A vedere le stelline che appaiono sulla rivista ‘Le film français’ che raccoglie i voti dei critici d’oltralpe, il maggior numero di consensi premia la tedesca Maren Ade - un’altra donna, attenzione! – per il suo “Toni Erdmann”. Una rampantissima manager ossessionata dal lavoro, triste e anaffettiva ha la vita sconvolta dall’arrivo del padre, un insegnante burlone che, pur di provare a renderla felice, si traveste da uomo d’affari con parrucchino oppure – in una sequenza che da sola merita la visione del film - da gigantesca creatura pelosa durante un party nudista.
Tra i favoriti anche il ritorno in grande stile di Pedro Almodovar con i dolori di madre e figlia in “Julieta” e il francese “Ma Loute” di Bruno Dumont con Valeria Bruni Tedeschi, ovvero le grottesche ferie d’agosto ai primi del 900 di un gruppo di ricchi borghesi in una comunità di pescatori poveri in canna.
Se tutti sono d’accordo che questa volta i fratelli Dardenne con “La fille inconnue” non hanno firmato l’ennesimo capolavoro da premiare sul palco del Theatre Lumière, già si litiga e parecchio sull’ultima fatica di Xavier Dolan, “Juste la fin du monde”, per il giovanissimo cineasta canadese la prima opera ad avere nel cast delle superstar (Marion Cotillard, Vincent Cassell, Lea Seydoux).
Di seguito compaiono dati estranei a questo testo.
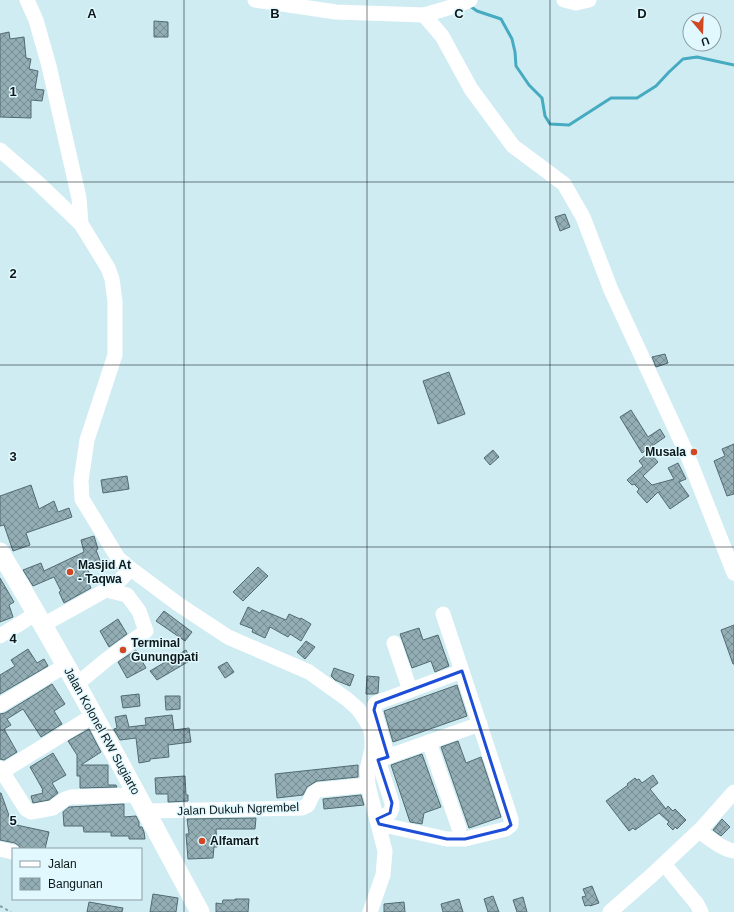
<svg xmlns="http://www.w3.org/2000/svg" width="734" height="912" font-family="Helvetica,sans-serif">
	<defs>
		<pattern id="building-cross-hatch" width="8" height="8" patternUnits="userSpaceOnUse"><rect width="8" height="8" fill="#92adb4"/><path d="M0 0l8 8M0 8l8-8" fill="none" stroke="#768c92"/></pattern>
	</defs>
	<rect width="100%" height="100%" fill="#cfecf3"/>
	<g fill="none" stroke-linecap="round" stroke-linejoin="round">
		<polyline stroke="#46aac1" stroke-width="3" points="470,6 477,11 501,19 512,39 515,52 516,66 529,85 542,98 545,116 550,124 569,125 611,98 637,98 656,86 669,72 683,59 697,57 734,65"/>
	</g>
	<g fill="url(#building-cross-hatch)" stroke="#526b72">
		<polygon points="154,21 168,22 168,37 154,37"/>
		<polygon points="9,32 10,39 24,37 26,58 31,59 29,69 38,71 35,89 44,90 42,101 31,100 31,118 0,117 0,34"/>
		<polygon points="565,214 570,227 560,231 555,217"/>
		<polygon points="665,354 668,363 656,367 652,357"/>
		<polygon points="449,372 465,414 438,424 423,381"/>
		<polygon points="631,410 648,437 660,429 665,437 642,453 620,417"/>
		<polygon points="734,444 734,494 727,496 714,461 725,456 722,449"/>
		<polygon points="493,450 499,457 490,465 484,458"/>
		<polygon points="649,452 658,462 643,476 652,485 674,479 668,468 678,463 686,479 679,482 689,496 670,509 658,492 647,503 637,492 639,489 634,484 632,485 627,480 643,466 639,461"/>
		<polygon points="127,476 129,489 103,493 101,480"/>
		<polygon points="31,485 39,509 54,501 58,512 69,508 72,517 26,533 30,545 13,551 4,525 0,526 0,496"/>
		<polygon points="94,536 98,549 96,550 101,563 87,569 91,576 86,578 91,588 64,603 59,592 61,591 54,577 33,586 23,570 41,563 44,571 84,552 81,540"/>
		<polygon points="258,567 268,576 243,601 233,592"/>
		<polygon points="0,578 14,602 9,605 13,617 0,622"/>
		<polygon points="248,607 260,613 262,610 286,620 289,614 300,619 301,618 311,624 301,641 290,634 288,637 270,627 265,638 252,632 253,629 240,624"/>
		<polygon points="164,611 192,632 185,641 156,621"/>
		<polygon points="118,619 127,634 109,647 100,631"/>
		<polygon points="734,625 734,664 733,664 721,630"/>
		<polygon points="419,628 423,640 438,635 449,666 435,672 431,661 412,668 400,634"/>
		<polygon points="306,641 315,647 305,659 297,652"/>
		<polygon points="28,649 37,663 44,659 48,666 0,694 0,675 15,666 11,660"/>
		<polygon points="136,650 146,668 127,678 118,662"/>
		<polygon points="186,650 191,660 157,680 150,671"/>
		<polygon points="227,662 234,672 225,678 218,667"/>
		<polygon points="334,668 354,675 350,686 335,680 331,676"/>
		<polygon points="367,676 379,677 378,693 374,694 366,694"/>
		<polygon points="52,684 65,704 54,711 62,724 41,737 23,709 7,719 11,725 4,729 17,752 4,760 0,759 0,714 5,713"/>
		<polygon points="457,685 467,716 393,742 384,711"/>
		<polygon points="139,694 140,706 123,708 121,696"/>
		<polygon points="165,696 180,696 180,709 166,710"/>
		<polygon points="126,715 129,727 146,725 145,718 172,715 174,730 189,728 191,742 168,745 169,757 150,759 150,761 139,763 136,738 120,740 114,730 114,729 117,728 115,717"/>
		<polygon points="89,729 101,752 81,765 108,765 108,785 116,785 117,787 80,788 80,776 77,776 77,755 68,741"/>
		<polygon points="458,741 466,763 481,757 501,817 469,828 441,747"/>
		<polygon points="53,753 66,775 52,783 58,793 49,800 33,803 31,796 43,793 42,790 43,790 30,767"/>
		<polygon points="422,754 441,807 424,813 422,824 410,822 391,765"/>
		<polygon points="358,765 358,777 317,781 307,787 303,795 277,798 275,774"/>
		<polygon points="653,775 658,783 650,789 666,809 668,806 673,811 675,809 686,820 677,829 675,827 673,830 667,824 669,822 659,813 635,830 633,828 629,831 606,801 628,785 627,784 635,778 637,780 639,779 642,783"/>
		<polygon points="185,776 186,795 188,795 188,801 168,802 168,794 156,794 155,778"/>
		<polygon points="0,793 1,793 12,824 49,832 45,849 21,849 19,846 15,843 0,840"/>
		<polygon points="361,795 364,805 324,809 323,799"/>
		<polygon points="124,804 124,817 136,816 139,822 139,827 142,827 144,832 145,839 129,839 129,836 111,836 111,832 84,832 83,826 64,826 63,812 69,807"/>
		<polygon points="256,818 255,829 216,829 217,847 214,847 213,858 188,859 186,834 189,834 187,819"/>
		<polygon points="722,819 730,827 721,836 713,830"/>
		<polygon points="592,886 599,903 590,906 589,905 585,906 582,897 586,896 583,889"/>
		<polygon points="153,894 178,898 176,912 150,912"/>
		<polygon points="493,896 499,912 488,912 484,899"/>
		<polygon points="523,897 527,912 517,912 513,900"/>
		<polygon points="235,899 249,899 248,912 216,912 216,903 222,904 223,900 235,900"/>
		<polygon points="459,899 463,912 443,912 441,904"/>
		<polygon points="89,902 123,908 122,912 87,912"/>
		<polygon points="404,902 405,912 384,912 384,904"/>
	</g>
	<g fill="none" stroke-linecap="round" stroke-linejoin="round">
		<polyline stroke="#899fa5" stroke-width="2" stroke-dasharray="3 3" stroke-linecap="butt" points="0,906 11,912"/>
		<g stroke="#fff" stroke-width="15">
			<polyline points="27,0 36,20 49,66 79,198 81,224 108,268 112,279 115,301 115,355 87,440 81,481 82,499 118,558 131,569 178,604 228,637 309,672 348,700 358,709 365,719 371,730 372,739 372,749 367,770 368,785 385,851 383,875 370,912"/>
			<polyline points="255,0 336,12 424,15 458,5 470,0"/>
			<polyline points="564,0 576,3 589,0"/>
			<polyline points="424,15 442,36 471,89 513,146 564,184 583,217 611,290 687,454 734,573"/>
			<polyline points="0,150 37,182 81,224"/>
			<polyline points="43,625 106,590 117,583 131,569"/>
			<polyline points="0,636 37,613"/>
			<polyline points="394,643 410,690"/>
			<polyline points="77,684 106,660 146,631 139,611 127,595 106,590"/>
			<polyline points="0,705 66,665"/>
			<polyline points="429,742 459,828"/>
			<polyline points="388,757 374,710 374,706 376,703 462,671"/>
			<polyline points="0,768 26,809 31,812 53,808 65,799 71,797 137,795"/>
			<polyline points="0,773 94,715"/>
			<polyline points="146,811 302,808 308,805 313,794 318,790 368,785"/>
			<polyline points="377,819 390,813 392,808 392,803 378,760 480,724"/>
			<polyline points="379,824 447,839 465,839 506,829 511,825 511,819 443,614"/>
			<path d="M699 831C708 837 723 850 734 851"/>
			<polyline points="0,849 13,852"/>
			<polyline points="664,864 697,904 701,912"/>
			<polyline points="610,912 651,876 702,828 734,792"/>
		</g>
		<path stroke="#fff" stroke-width="19" d="M0 552C71 670 135 791 200 912"/>
	</g>
	<path fill="none" stroke="#1d4ed8" stroke-width="3" stroke-linejoin="round" d="M462 671 511 825 506 829 465 839H447L379 824 377 819 390 813 392 803 378 760 388 757 374 710 376 703Z"/>
	<path fill="none" stroke="#0d181a" stroke-width="1" stroke-opacity="0.55" d="M184 0V912M367 0V912M550 0V912M0 182H734M0 365H734M0 547H734M0 730H734"/>
	<g fill="#d14721" stroke="#e1f8fe" stroke-width="1.5">
		<circle cx="694" cy="452" r="4"/>
		<circle cx="70" cy="572" r="4"/>
		<circle cx="123" cy="650" r="4"/>
		<circle cx="202" cy="841" r="4"/>
	</g>
	<g text-anchor="middle" dominant-baseline="central" stroke-width="3" stroke-linejoin="round" paint-order="stroke">
		<g font-size="12" font-weight="bold" fill="#0d181a" stroke="#e1f8fe" text-anchor="start">
			<text x="686" y="452" text-anchor="end">Musala</text>
			<text x="78" y="565">Masjid At<tspan x="78" dy="14">- Taqwa</tspan></text>
			<text x="131" y="643">Terminal<tspan x="131" dy="14">Gunungpati</tspan></text>
			<text x="210" y="841">Alfamart</text>
		</g>
		<g font-size="12" fill="#0d181a" stroke="#e1f8fe">
			<text transform="translate(102 731) rotate(61)">Jalan Kolonel RW Sugiarto</text>
			<text transform="translate(238 809) rotate(-2)">Jalan Dukuh Ngrembel</text>
		</g>
	</g>
	<g font-size="13" text-anchor="middle" font-weight="bold" fill="#0d181a" stroke="#e1f8fe" stroke-width="3" stroke-linejoin="round" paint-order="stroke">
		<text x="92" y="18">A</text>
		<text x="275" y="18">B</text>
		<text x="459" y="18">C</text>
		<text x="642" y="18">D</text>
		<text x="13" y="96">1</text>
		<text x="13" y="278">2</text>
		<text x="13" y="461">3</text>
		<text x="13" y="643">4</text>
		<text x="13" y="825">5</text>
	</g>
	<rect x="12" y="848" width="130" height="52" fill="#e1f8fe" stroke="#8c9ea3"/>
	<rect x="20" y="861" width="20" height="6" fill="#ffffff" stroke="#8c9ea3"/>
	<text x="48" y="868" font-size="12" fill="#0d181a">Jalan</text>
	<rect x="20" y="878" width="20" height="12" fill="url(#building-cross-hatch)" stroke="#8c9ea3"/>
	<text x="48" y="888" font-size="12" fill="#0d181a">Bangunan</text>
	<g transform="translate(702 32) rotate(161)"><circle r="19" fill="#e1f8fe" stroke="#8c9ea3"/>
	<path d="M0-3L7 15L0 10L-7 15Z" fill="#d14721"/>
	<text y="-6" font-size="11" font-weight="bold" text-anchor="middle" fill="#0d181a">U</text>
	</g>
</svg>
C’è chi, dopo aver visto la proiezione stampa grida al miracolo e chi sostiene che sia solo teatro filmato.
Ma negli ultimi due giorni devono ancora passare tre pezzi da novanta: “The last face” di Sean Penn con l’ex compagna Charlize Theron, l’horror “The Neon Demon” di Nicolas Wilding Refn ed “Elle”. Quest’ultimo, interpretato da Isabelle Huppert che si trasforma in una Lady Vendetta dopo uno stupro, è firmato dal 77enne Paul Verhoeven che torna a girare dopo 4 anni di assenza dalle scene. Lo stesso periodo di tempo trascorso da George Miller fuori da un set prima di dirigere, a 70 anni suonati, l’eccellente “Fury Road”. Qualcosa ci dice che i giochi sono ancora aperti.